Set up disaster recovery at scale for VMware VMs/physical servers

Article
10/09/2024

This article describes how to set up disaster recovery to Azure for large numbers (> 1000) of on-premises VMware VMs or physical servers in your production environment, using the Azure Site Recovery service.

Define your BCDR strategy

As part of your business continuity and disaster recovery (BCDR) strategy, you define recovery point objectives (RPOs) and recovery time objectives (RTOs) for your business apps and workloads. RTO measures the duration of time and service level within which a business app or process must be restored and available, in order to avoid continuity issues.

Site Recovery provides continuous replication for VMware VMs and physical servers, and an SLA for RTO.
As you plan for large-scale disaster recovery for VMware VMs and figure out the Azure resources you need, you can specify an RTO value that will be used for capacity calculations.

Best practices

Some general best practices for large-scale disaster recovery. These best practices are discussed in more detail in the next sections of the document.

Identify target requirements: Estimate out capacity and resource needs in Azure before you set up disaster recovery.
Plan for Site Recovery components: Figure out what Site Recovery components (configuration server, process servers) you need to meet your estimated capacity.
Set up one or more scale-out process servers: Don't use the process server that's running by default on the configuration server.
Run the latest updates: The Site Recovery team releases new versions of Site Recovery components on a regular basis, and you should make sure you're running the latest versions.

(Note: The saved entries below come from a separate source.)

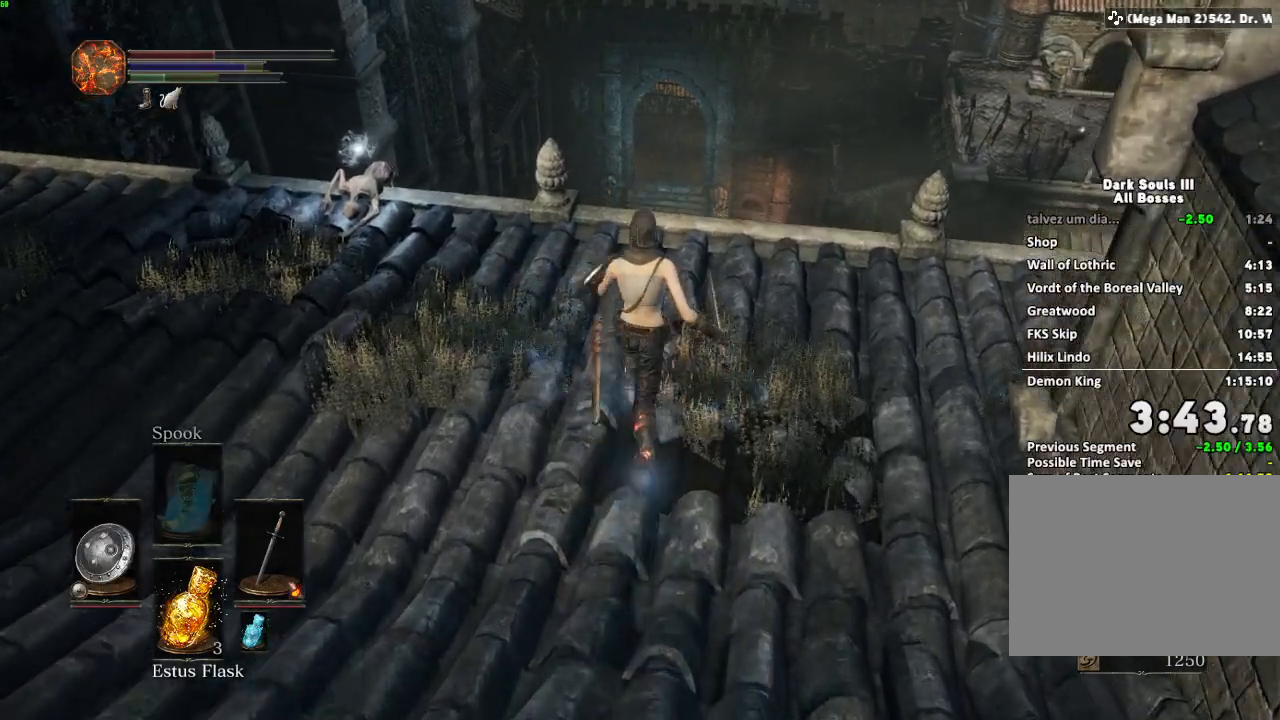
{"keys": ["space", "w"], "mouse": ["mb4"], "events": [[450, "mouse_mb4", "down"]]}
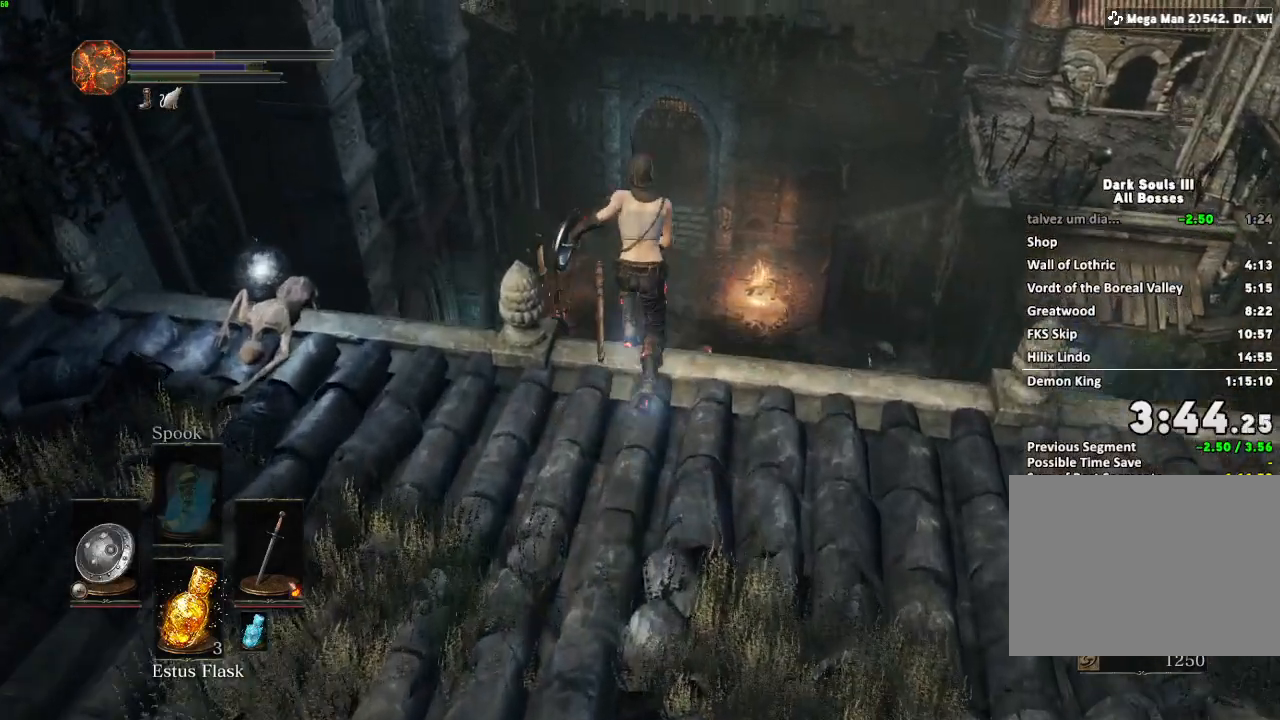
{"keys": ["escape"], "mouse": [], "events": [[67, "mouse_mb4", "up"], [400, "space", "up"], [400, "w", "up"], [483, "escape", "down"]]}
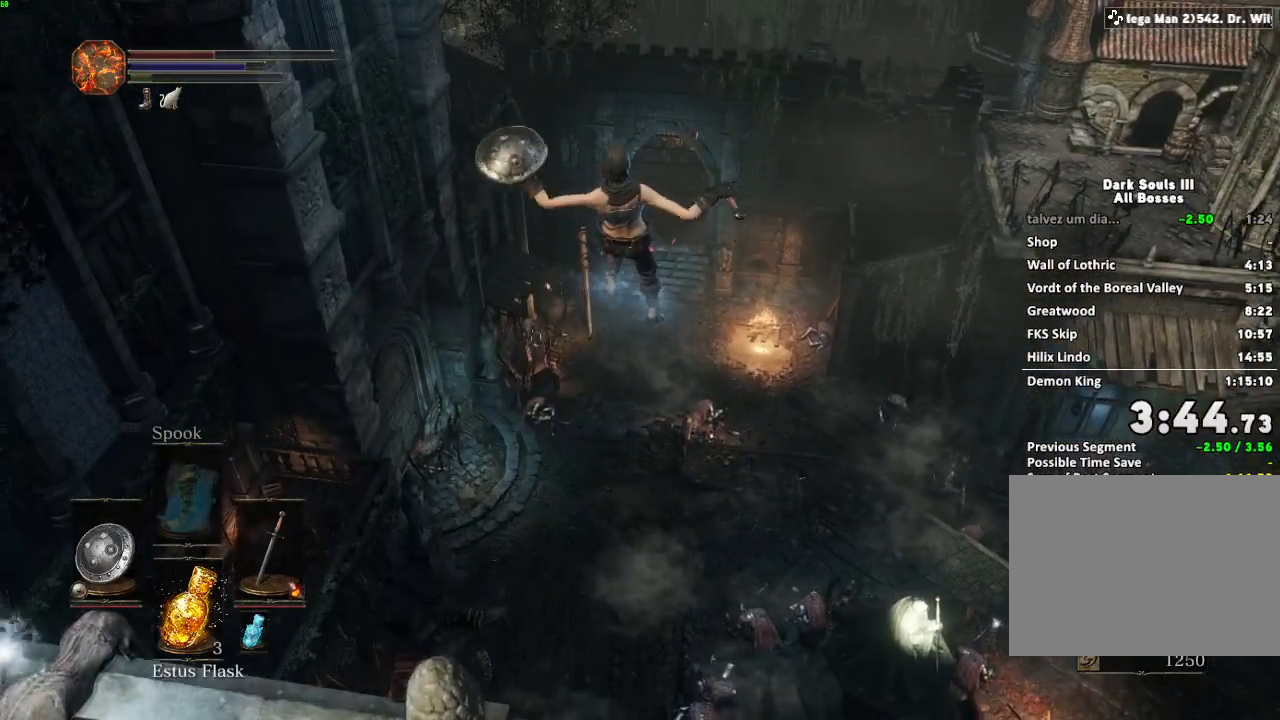
{"keys": [], "mouse": []}
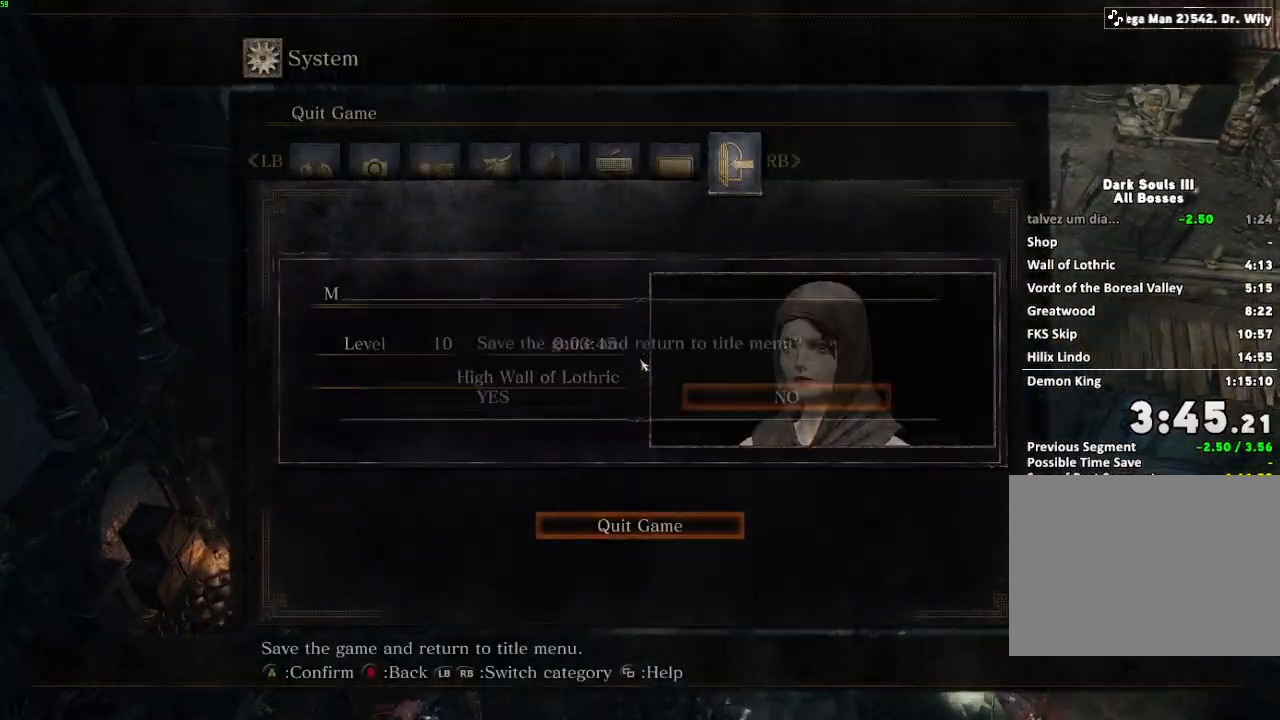
{"keys": [], "mouse": [], "events": []}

To help with that, track what's new for updates, and enable and install updates as they release.
Monitor proactively: As you get disaster recovery up and running, you should proactively monitor the status and health of replicated machines, and infrastructure resources.
Disaster recovery drills: You should run disaster recovery drills on a regular basis. These don't impact on your production environment, but do help ensure that failover to Azure will work as expected when needed.

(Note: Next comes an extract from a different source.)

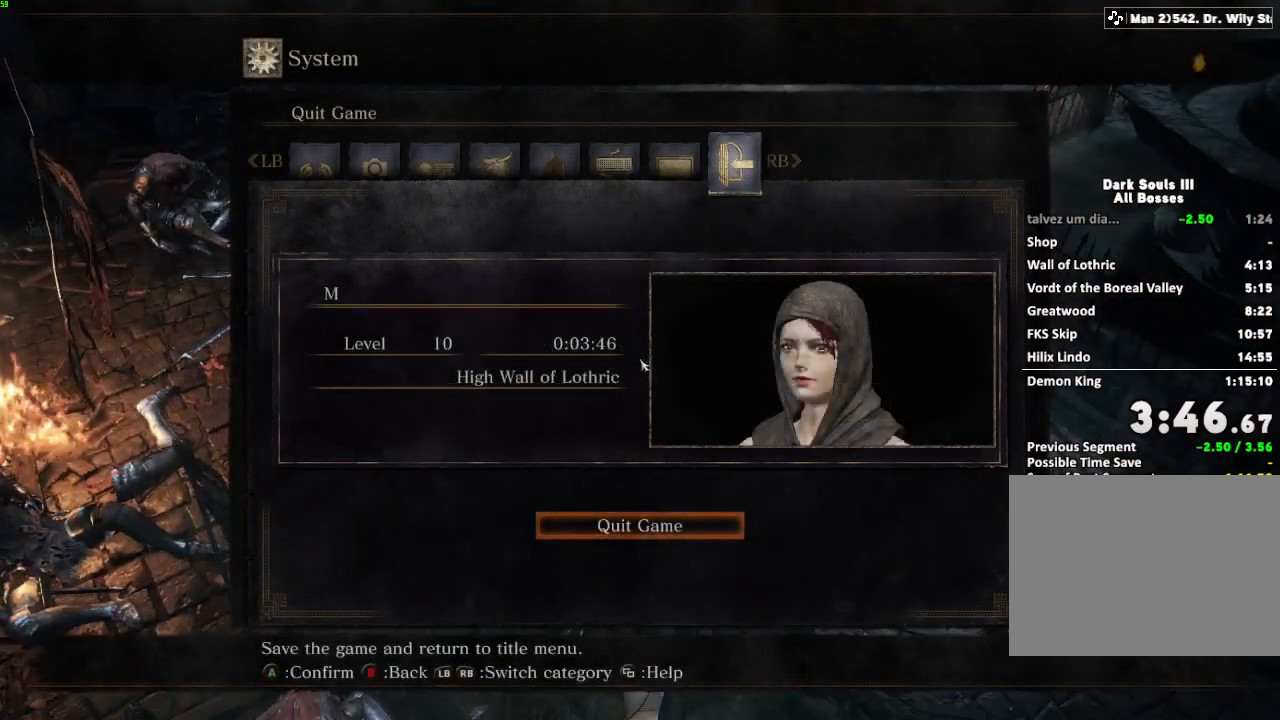
{"keys": [], "mouse": [], "events": [[83, "e", "up"], [200, "e", "down"], [300, "e", "up"], [400, "e", "down"], [500, "e", "up"]]}
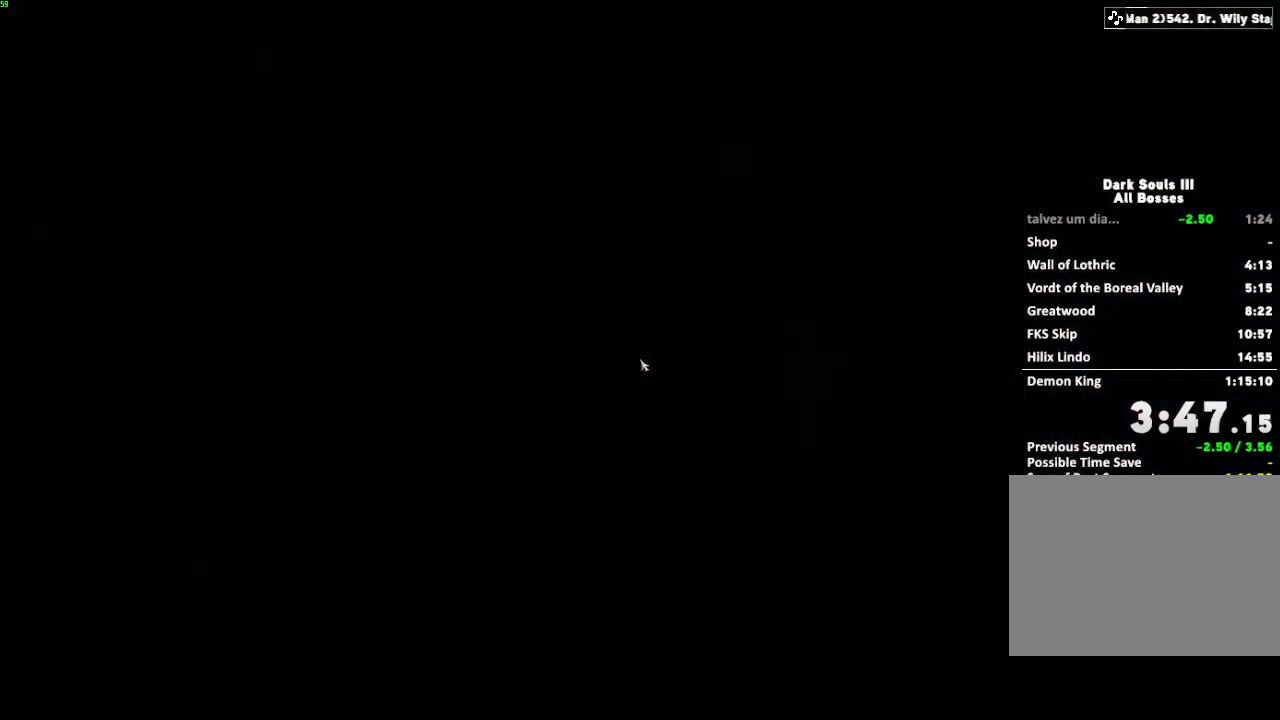
{"keys": [], "mouse": [], "events": [[117, "e", "down"], [217, "e", "up"], [317, "e", "down"], [417, "e", "up"]]}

Gather capacity planning information

Gather information about your on-premises environment, to help assess and estimate your target (Azure) capacity needs.

For physical servers, gather the information manually.

Plan target (Azure) requirements and capacity

Using your gathered estimations and recommendations, you can plan for target resources and capacity.

Compatible VMs: Use this number to identify the number of VMs that are ready for disaster recovery to Azure. Recommendations about network bandwidth and Azure cores are based on this number.
Required network bandwidth: Note the bandwidth you need for delta replication of compatible VMs.
- When you run the Planner you specify the desired RPO in minutes. The recommendations show you the bandwidth needed to meet that RPO 100% and 90% of the time.
- The network bandwidth recommendations take into account the bandwidth needed for total number of configuration servers and process servers recommended in the Planner.
Required Azure cores: Note the number of cores you need in the target Azure region, based on the number of compatible VMs. If you don't have enough cores, at failover Site Recovery won't be able to create the required Azure VMs.
Recommended VM batch size: The recommended batch size is based on the ability to finish initial replication for the batch within 72 hours by default, while meeting an RPO of 100%. The hour value can be modified.

You can use these recommendations to plan for Azure resources, network bandwidth, and VM batching.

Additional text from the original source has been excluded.